The following example shows how to generate a verified RRset:
import {
dnssecLookUp,
DnsRecord,
MockChain,
RrSet,
SecurityStatus,
} from '@relaycorp/dnssec';
const RECORD = new DnsRecord(
`example.com.`,
'TXT',
DnsClass.IN,
42,
'The data',
);
const QUESTION = RECORD.makeQuestion();
const RRSET = RrSet.init(QUESTION, [RECORD]);
test('Generating a SECURE result', async () => {
const mockChain = await MockChain.generate(RECORD.name);
const { resolver, trustAnchors } = mockChain.generateFixture(
RRSET,
SecurityStatus.SECURE,
);
const result = await dnssecLookUp(QUESTION, resolver, { trustAnchors });
expect(result).toStrictEqual({
status: SecurityStatus.SECURE,
result: RRSET,
});
});
The API documentation is available on docs.relaycorp.tech.
This library implements all the relevant RFCs defining DNSSEC, except for the following functionality that we didn't need, but for which you're welcome to propose PRs:
-
Denial of existence (
NSEC
andNSEC3
records). - DSA (DNSSEC algorithm
3
) because it's too insecure and hardly used.
The following DNSSEC algorithms are unsupported, and we probably won't accept PRs for them:
-
GOST (
12
) due to lack of support in Node.js, and its lack of popularity and security doesn't seem to justify integrating a third party NPM package supporting it (assuming a suitable one exists). -
Private algorithms (
253
and254
).
As surprising as it may sound, there's no (reliable) way to do DNSSEC verification in Node.js in 2022, so when you see a JS app or library that claims DNSSEC support, chances are they're just blindly trusting a resolver like Cloudflare or Google -- which, admittedly, is sufficient in many cases and even desirable for performance reasons.

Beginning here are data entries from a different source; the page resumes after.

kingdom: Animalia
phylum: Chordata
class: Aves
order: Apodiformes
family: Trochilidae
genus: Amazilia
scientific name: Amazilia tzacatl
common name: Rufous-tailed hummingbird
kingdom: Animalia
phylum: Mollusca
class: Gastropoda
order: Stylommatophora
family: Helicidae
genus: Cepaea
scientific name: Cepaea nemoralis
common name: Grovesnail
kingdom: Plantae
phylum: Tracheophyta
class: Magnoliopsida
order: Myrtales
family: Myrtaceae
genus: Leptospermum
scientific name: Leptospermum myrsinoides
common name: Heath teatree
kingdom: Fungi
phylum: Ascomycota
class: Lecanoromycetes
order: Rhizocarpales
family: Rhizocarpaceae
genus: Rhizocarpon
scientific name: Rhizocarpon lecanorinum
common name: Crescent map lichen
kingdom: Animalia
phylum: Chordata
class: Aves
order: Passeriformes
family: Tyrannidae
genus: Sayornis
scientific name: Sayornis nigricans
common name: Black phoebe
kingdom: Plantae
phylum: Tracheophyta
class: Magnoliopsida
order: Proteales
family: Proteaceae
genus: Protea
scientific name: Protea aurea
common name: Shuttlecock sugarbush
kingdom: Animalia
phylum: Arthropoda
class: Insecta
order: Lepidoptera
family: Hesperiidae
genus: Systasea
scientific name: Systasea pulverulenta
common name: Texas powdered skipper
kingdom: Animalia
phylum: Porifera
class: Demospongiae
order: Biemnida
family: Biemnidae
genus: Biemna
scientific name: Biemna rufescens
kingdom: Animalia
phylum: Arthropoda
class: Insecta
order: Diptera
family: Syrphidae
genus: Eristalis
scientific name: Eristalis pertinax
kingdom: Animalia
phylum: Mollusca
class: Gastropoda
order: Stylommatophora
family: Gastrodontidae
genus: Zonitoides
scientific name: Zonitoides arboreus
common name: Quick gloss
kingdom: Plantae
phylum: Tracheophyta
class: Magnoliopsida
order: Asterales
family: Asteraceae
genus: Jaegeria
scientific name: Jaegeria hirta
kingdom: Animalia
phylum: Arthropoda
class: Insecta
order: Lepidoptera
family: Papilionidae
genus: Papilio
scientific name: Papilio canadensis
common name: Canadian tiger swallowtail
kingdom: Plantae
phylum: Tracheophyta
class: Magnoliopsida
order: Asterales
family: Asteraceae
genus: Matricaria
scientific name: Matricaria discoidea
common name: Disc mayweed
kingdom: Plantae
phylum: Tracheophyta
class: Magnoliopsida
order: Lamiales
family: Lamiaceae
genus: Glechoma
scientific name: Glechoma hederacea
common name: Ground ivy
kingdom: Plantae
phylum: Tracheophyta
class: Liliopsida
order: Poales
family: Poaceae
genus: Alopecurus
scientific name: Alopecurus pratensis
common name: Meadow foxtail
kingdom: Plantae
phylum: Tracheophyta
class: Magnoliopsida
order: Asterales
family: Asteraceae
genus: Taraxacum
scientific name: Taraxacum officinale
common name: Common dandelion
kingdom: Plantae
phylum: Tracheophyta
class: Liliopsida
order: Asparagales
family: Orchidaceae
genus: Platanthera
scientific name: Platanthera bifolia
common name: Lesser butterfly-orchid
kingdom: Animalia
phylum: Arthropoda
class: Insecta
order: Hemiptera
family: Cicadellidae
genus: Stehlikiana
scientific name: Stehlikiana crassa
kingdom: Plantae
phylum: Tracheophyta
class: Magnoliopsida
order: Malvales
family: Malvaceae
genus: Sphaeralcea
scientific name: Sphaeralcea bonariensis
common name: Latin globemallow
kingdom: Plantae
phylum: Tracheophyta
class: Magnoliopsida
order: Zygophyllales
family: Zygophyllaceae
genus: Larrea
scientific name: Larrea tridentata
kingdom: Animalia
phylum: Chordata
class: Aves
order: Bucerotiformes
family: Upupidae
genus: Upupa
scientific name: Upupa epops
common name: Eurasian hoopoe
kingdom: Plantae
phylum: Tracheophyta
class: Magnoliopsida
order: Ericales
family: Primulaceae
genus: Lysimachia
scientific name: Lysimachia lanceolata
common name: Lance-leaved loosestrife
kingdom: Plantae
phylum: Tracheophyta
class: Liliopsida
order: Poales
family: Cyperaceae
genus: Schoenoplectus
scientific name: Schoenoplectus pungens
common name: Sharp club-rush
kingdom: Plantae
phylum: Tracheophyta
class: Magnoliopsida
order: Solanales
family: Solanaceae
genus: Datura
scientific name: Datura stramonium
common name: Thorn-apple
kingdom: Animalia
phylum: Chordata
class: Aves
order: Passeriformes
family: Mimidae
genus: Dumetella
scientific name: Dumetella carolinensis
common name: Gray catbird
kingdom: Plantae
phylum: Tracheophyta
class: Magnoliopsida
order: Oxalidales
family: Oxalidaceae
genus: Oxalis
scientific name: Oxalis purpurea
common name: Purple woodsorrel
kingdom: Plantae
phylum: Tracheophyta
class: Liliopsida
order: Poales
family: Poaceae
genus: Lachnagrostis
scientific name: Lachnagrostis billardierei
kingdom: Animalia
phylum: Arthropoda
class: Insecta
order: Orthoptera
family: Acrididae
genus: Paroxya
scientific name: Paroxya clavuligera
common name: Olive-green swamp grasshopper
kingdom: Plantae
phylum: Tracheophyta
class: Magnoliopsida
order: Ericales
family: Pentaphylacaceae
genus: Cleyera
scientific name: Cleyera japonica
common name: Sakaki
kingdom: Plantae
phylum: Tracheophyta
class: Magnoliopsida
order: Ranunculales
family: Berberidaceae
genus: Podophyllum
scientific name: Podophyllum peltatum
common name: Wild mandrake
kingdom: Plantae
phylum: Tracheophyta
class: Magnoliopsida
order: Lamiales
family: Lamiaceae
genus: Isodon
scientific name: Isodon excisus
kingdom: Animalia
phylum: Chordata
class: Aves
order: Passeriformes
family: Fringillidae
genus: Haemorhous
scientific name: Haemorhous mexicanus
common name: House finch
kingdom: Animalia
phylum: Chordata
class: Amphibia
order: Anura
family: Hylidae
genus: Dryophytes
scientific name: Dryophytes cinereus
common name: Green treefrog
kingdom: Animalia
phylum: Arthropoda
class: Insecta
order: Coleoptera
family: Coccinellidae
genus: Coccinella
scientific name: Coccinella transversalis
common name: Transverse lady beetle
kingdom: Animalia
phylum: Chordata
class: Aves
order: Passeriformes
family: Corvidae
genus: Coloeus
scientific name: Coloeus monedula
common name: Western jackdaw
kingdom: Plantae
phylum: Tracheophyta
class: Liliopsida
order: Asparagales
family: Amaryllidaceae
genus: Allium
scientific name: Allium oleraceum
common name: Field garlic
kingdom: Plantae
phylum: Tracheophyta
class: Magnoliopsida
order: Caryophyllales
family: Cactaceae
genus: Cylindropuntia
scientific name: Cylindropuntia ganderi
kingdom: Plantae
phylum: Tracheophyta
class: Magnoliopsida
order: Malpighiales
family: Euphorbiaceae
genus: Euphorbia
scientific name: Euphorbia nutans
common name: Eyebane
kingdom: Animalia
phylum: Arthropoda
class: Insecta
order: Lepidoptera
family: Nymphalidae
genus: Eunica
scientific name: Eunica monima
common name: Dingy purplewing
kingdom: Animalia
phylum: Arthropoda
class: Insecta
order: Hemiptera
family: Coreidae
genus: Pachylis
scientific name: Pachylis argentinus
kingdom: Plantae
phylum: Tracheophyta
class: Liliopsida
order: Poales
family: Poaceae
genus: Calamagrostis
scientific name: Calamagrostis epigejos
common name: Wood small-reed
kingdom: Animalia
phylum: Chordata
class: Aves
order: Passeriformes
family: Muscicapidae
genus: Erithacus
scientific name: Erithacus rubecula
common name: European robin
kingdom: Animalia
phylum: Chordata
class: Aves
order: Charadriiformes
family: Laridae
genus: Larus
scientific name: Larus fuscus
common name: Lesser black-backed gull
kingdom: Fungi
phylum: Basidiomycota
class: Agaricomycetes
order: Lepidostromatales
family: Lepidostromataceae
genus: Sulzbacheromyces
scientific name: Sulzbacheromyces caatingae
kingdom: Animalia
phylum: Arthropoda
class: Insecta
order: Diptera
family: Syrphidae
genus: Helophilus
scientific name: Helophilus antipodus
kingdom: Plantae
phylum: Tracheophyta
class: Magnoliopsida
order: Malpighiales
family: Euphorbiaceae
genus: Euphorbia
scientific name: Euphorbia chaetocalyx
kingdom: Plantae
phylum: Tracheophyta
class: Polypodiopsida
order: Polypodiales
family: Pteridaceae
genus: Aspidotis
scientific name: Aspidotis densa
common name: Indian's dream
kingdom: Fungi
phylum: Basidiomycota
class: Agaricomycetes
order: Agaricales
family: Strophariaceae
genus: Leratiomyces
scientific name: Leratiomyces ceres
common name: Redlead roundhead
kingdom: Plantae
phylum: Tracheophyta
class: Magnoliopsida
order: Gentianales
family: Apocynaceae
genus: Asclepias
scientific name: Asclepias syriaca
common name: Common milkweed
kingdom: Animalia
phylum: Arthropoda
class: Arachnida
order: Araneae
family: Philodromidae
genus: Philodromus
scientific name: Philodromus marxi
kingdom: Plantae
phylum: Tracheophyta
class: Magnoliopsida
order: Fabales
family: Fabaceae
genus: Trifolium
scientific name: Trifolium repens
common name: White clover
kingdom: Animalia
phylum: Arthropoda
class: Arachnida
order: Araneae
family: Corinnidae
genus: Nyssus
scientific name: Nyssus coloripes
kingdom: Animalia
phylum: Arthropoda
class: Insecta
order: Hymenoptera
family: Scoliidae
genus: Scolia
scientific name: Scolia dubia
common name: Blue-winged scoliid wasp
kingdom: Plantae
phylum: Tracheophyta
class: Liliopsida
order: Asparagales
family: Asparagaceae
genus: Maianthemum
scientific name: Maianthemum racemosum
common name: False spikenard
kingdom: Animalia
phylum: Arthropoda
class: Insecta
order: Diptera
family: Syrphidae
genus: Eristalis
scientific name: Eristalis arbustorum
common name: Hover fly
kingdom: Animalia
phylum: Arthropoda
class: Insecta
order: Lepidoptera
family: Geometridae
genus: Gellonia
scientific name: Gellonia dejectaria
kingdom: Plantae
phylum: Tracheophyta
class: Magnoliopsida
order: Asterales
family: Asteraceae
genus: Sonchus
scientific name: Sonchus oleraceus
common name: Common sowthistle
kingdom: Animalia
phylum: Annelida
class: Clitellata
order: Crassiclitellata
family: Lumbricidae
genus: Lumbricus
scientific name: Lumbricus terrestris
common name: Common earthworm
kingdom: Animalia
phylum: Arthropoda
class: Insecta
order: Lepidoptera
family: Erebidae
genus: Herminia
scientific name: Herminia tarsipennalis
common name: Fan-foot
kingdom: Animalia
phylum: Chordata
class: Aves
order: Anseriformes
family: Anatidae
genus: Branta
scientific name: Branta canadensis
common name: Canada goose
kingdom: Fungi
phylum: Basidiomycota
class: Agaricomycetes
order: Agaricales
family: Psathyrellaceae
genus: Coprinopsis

The Node.js team considered adding DNSSEC support but ruled it out due to lack of support in their upstream DNS library. As a consequence, two libraries have tried to fill the vacuum:
- getdns-node. Unfortunately, it was last updated in June 2021 and its dependency on an externally-managed C library has proven extremely problematic (see #8, #33, #38, #42, etc).
- dnssecjs. Unfortunately, it was abandoned shortly after it was (apparently) completed in 2017 and it was never published to NPM (so it's unlikely it was ever used). We decided not to fork it because we won't know how reliable/secure it is (assuming it works) until we spend significant time reviewing the code and testing it, and then we'd have to spend a lot more time to (1) rewrite it to match the tech and best practices available in 2022 (e.g., TypeScript) and (2) thoroughly unit test it (and it doesn't have a single test).